Slichter and colleagues published a multi-institutional randomized trial in the February 18 issue of New England Journal of Medicine (article abstract) that evaluates the effect of platelet dose on various transfusion and clinical outcomes in patients receiving prophylactic transfusions for severe hypoproliferative thrombocytopenia.
The study included 1272 hospitalized patients who underwent allogeneic or autologous hematopoietic stem cell transplant (HSCT) or chemotherapy for hematologic or solid malignancies who were expected to have platelet counts of 10,000/mm3 or less for 5 or more days and received at least 1 plt transfusion--and excluded patients with active bleeding grade 2 or higher and those refractory to platelet transfusions (amongst other things). Patients were randomly assigned to received platelet transfusions of low-dose (1.1x10e11), medium-dose (2.2x10e11)(=standard adult dose), and high-dose (4.4x10e11). The primary end point was grade 2 or higher bleeding (according to the WHO bleeding scale).

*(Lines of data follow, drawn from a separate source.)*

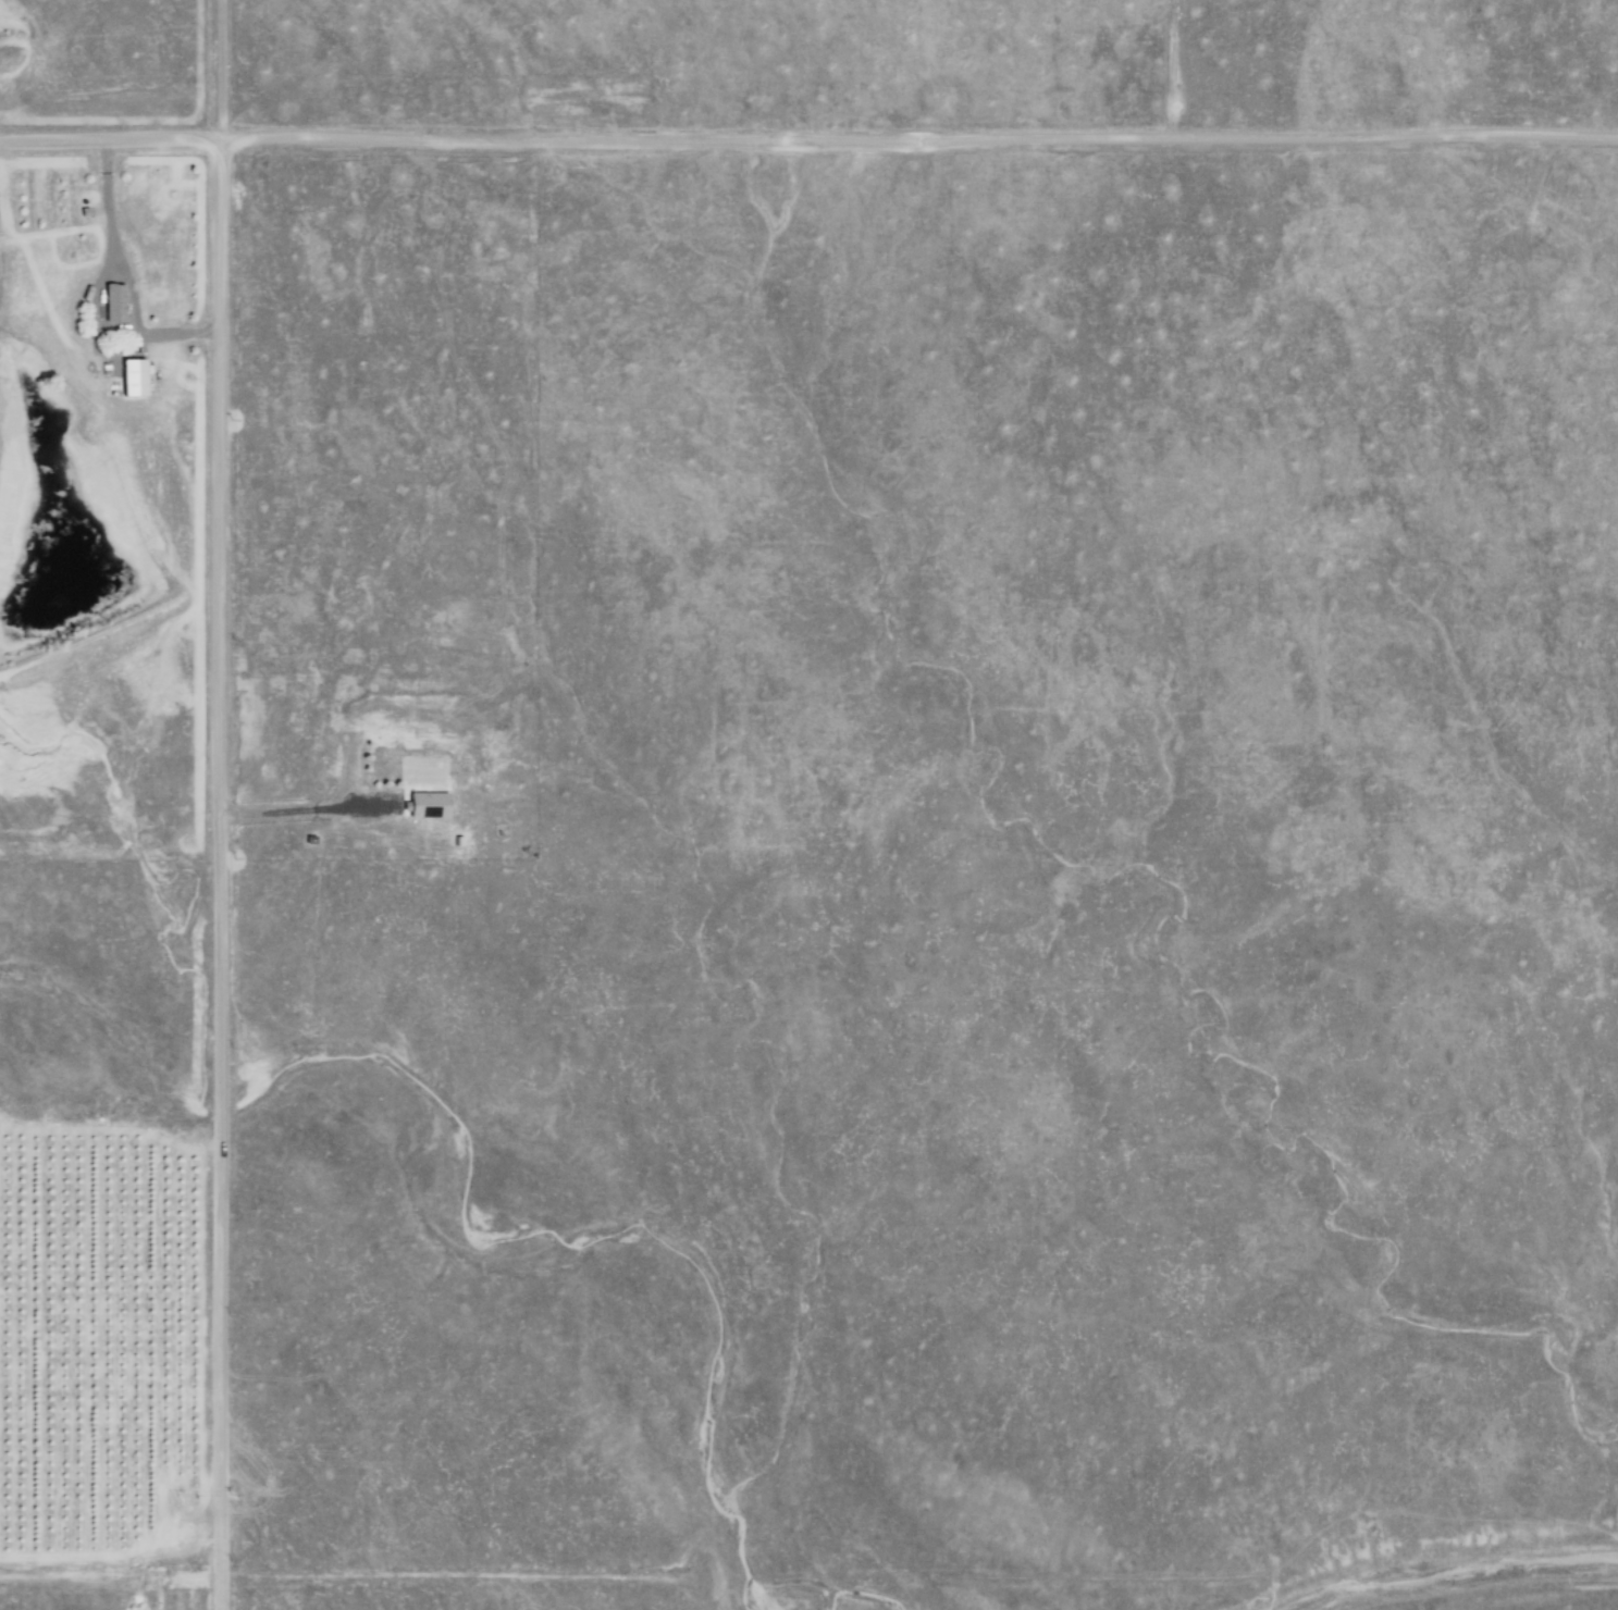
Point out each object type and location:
road: (809, 138)
road: (122, 274)
building: (113, 302)
building: (131, 378)
dam: (84, 623)
building: (425, 804)
road: (302, 810)
road: (216, 857)
road: (917, 1575)
road: (108, 1577)
road: (216, 1593)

Take-it-home: There was no significant difference in rates of grade 2 or higher bleeding or of other adverse events.
A couple more significant points:
- There were significant differences in the mean number of platelet transfusions between the low vs. medium and low vs. high groups.

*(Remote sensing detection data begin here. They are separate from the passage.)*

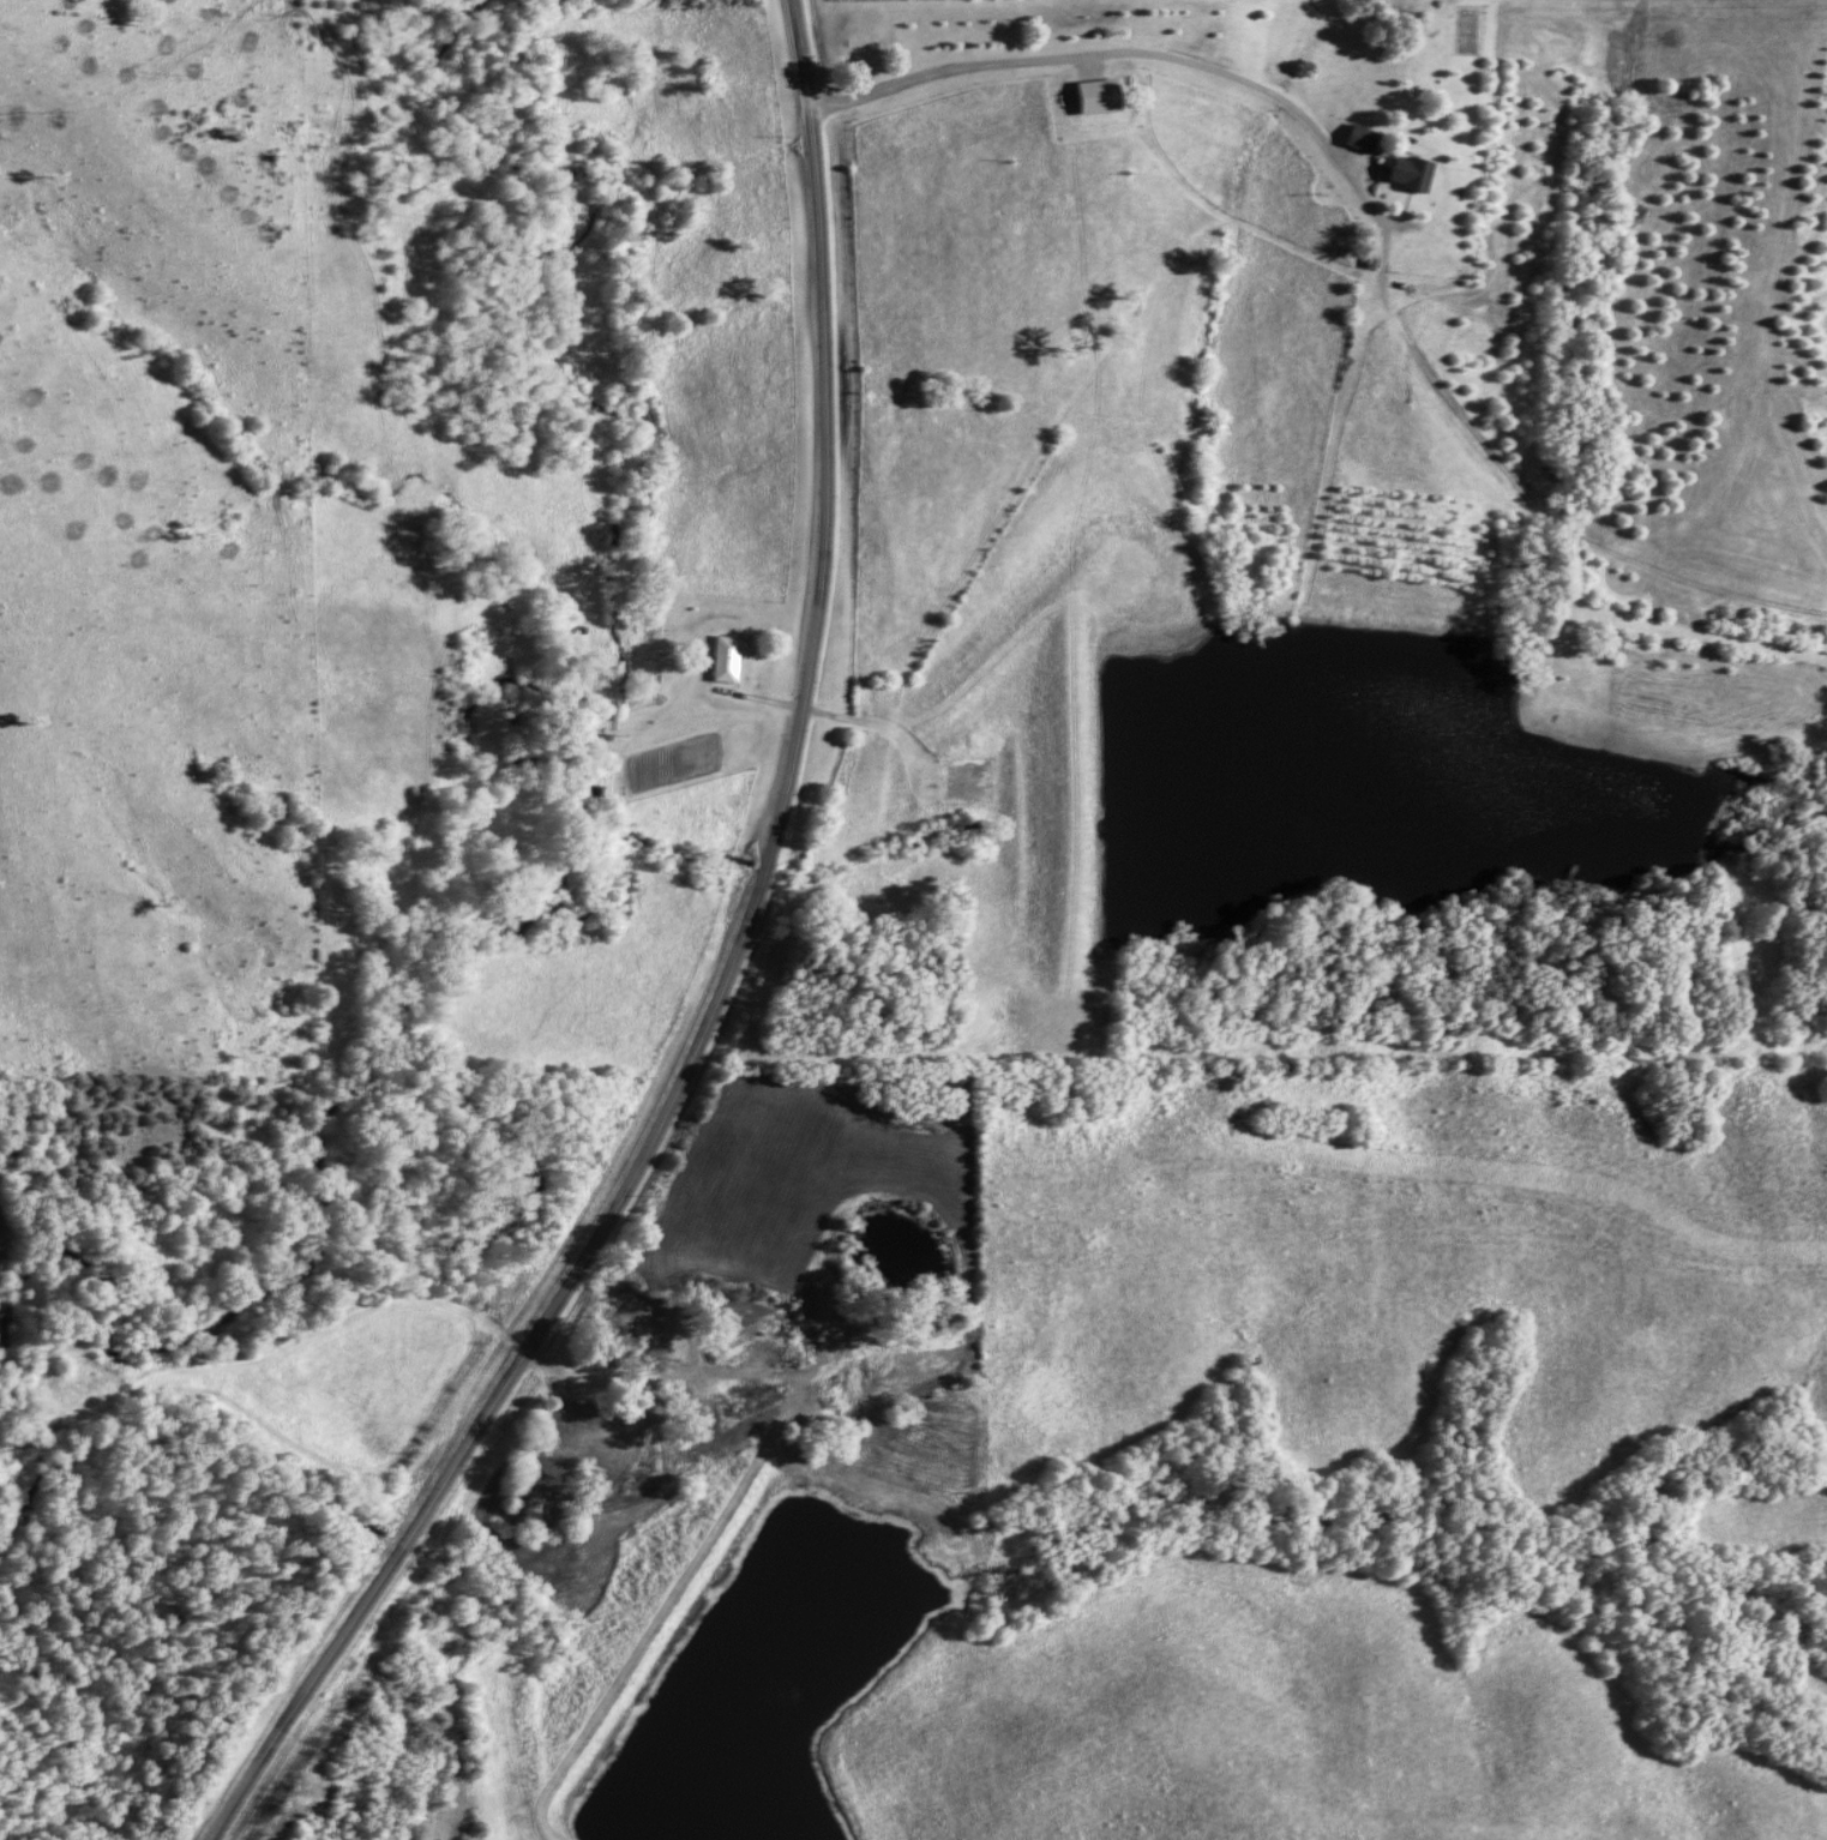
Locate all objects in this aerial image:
road: (1128, 58)
building: (1090, 96)
building: (1357, 139)
building: (1403, 173)
building: (720, 659)
road: (723, 983)
building: (638, 1318)
building: (939, 1319)
road: (604, 1375)
building: (548, 1486)
building: (426, 1839)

- While there were significant differences in the median post-transfusion platelet counts and median increase in platelet count after transfusion between the low vs. medium and low vs. high groups, there was no difference between groups in the median 4-hr corrected count increment.
- While the platelet dose had no significant effect on bleeding, the percentage of patients with bleeding of grade 2 or higher was significantly higher in autoHSCT (57%) vs. chemotherapy (73%) and alloHSCT (79%) patients.
This is a significant study that has the potential to change practice, especially because of the acute shortage of plateletpheresis products. Unfortunately, this study does not address one of the most difficult problems in these patient groups--platelet refractoriness. It would be valuable to have a study that showed that low dose platelets transfused to platelet refractory patients weren't any worse or associated with more adverse events than standard dose platelets.